Grip aşı her sene yeniden hazırlanmasına rağmen ideal şartlardaki koruyuculuğu en fazla %70-80 arasındadır. Etkinlik, esas olarak aşı içinde bulunan virüslerle o yıl gribe neden olan virüslerin yapısal özelliklerinin birbirine benzemesi ile ilgilidir. Bu benzerlik ne kadar fazla ise, aşının koruyuculuğu da o kadar yüksek olmaktadır.
Bugüne kadarki 19 grip salgınından 16' sında, aşıda bulunan virüslerle salgın yapan virüslerin aynı veya çok benzer oldukları belirlenmişti.
Oysa CDC' nin raporunda, Amerika' da şu günlerde binlerce kişiyi yataklara düşüren salgının A tipi ‘Brisbane' ve B tipi ‘Yamagata' ailesinden grip virüslerinden kaynaklandıkları bildiriliyor. Aşıda bunların yerine ‘Wisconsin' ve ‘Victoria' ailesinden virüsler yer aldığı için aşının koruyuculuğu beklendiğinden çok düşük düzeylerde olacak.
BU SENEKİ VİRÜSLER İLAÇLARA DA DİRENÇLİ Bu sene Amerika' da salgınlara sebep olan grip virüslerinin bir özelliği de Tamiflu isimli grip ilacına karşı yüksek oranda dirençli olduklarının anlaşılması. Geçen sene virüslerin yüzde 1' inden daha azı bu ilaca direnç gösterirken, bu sene dirençli virüslerin oranının yüzde 5' i bulduğu anlaşıldı.
Tamiflu, grip salgınlarında özellikle risk grubunda olan hastalarda belirtileri hafifletmek ve hastalık süresini kısaltmada faydalanılan bir ilaç. Ayrıca, ilk 30 saat içinde alındığında hastalığın bulaştırıcılığının ve gribe bağlı komplikasyonların azaltılmasında da etkili.
GELELİM NETİCEYE
Amerika' lıların grip aşısından beklenen faydayı sağlayamayacakları anlaşıldığına göre, ‘acaba bizde durum ne', ‘biz de mi boşuna aşı olduk yoksa' diye sorduğunuzu duyar gibiyim.

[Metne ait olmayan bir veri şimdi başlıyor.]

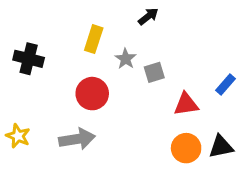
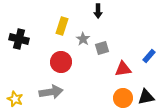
black arrow: (148, 16) -> (98, 11), turned 128
yellow star: (18, 136) -> (15, 99), moved

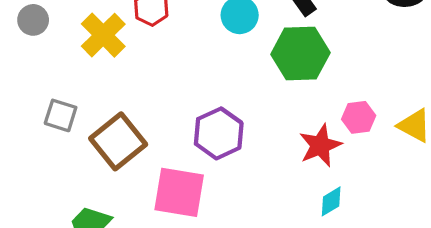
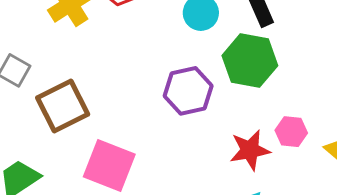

Şu günlerde Türkiye' de de gripli pek çok hasta var, ancak henüz bu salgınlara yol açan grip virüslerin hangi aileden oldukları, yani ‘alt tipleri' bilinmiyor, ama bizde de Amerika' da hastalık yapan virüslerin etken olması çok muhtemel.
Bilindiği gibi grip özellikle, 65 yaşın üzerinde olanlarda ve kalp, akciğer, böbrek ve şeker hastalarında ölümcül olabilen bir enfeksiyondur. Grip aşısından beklenen asıl fayda gribin önlenmesi değil, risk grubunda yer alan kişilerde gribe bağlı komplikasyonların ve ölümlerin azaltılmasıdır.
Grip aşısı da zaten herkese değil sadece bu yüksek risk grubuna ‘ya tutarsa' diye yapılmaktadır, ama görüldüğü gibi her zaman da tutmamaktadır.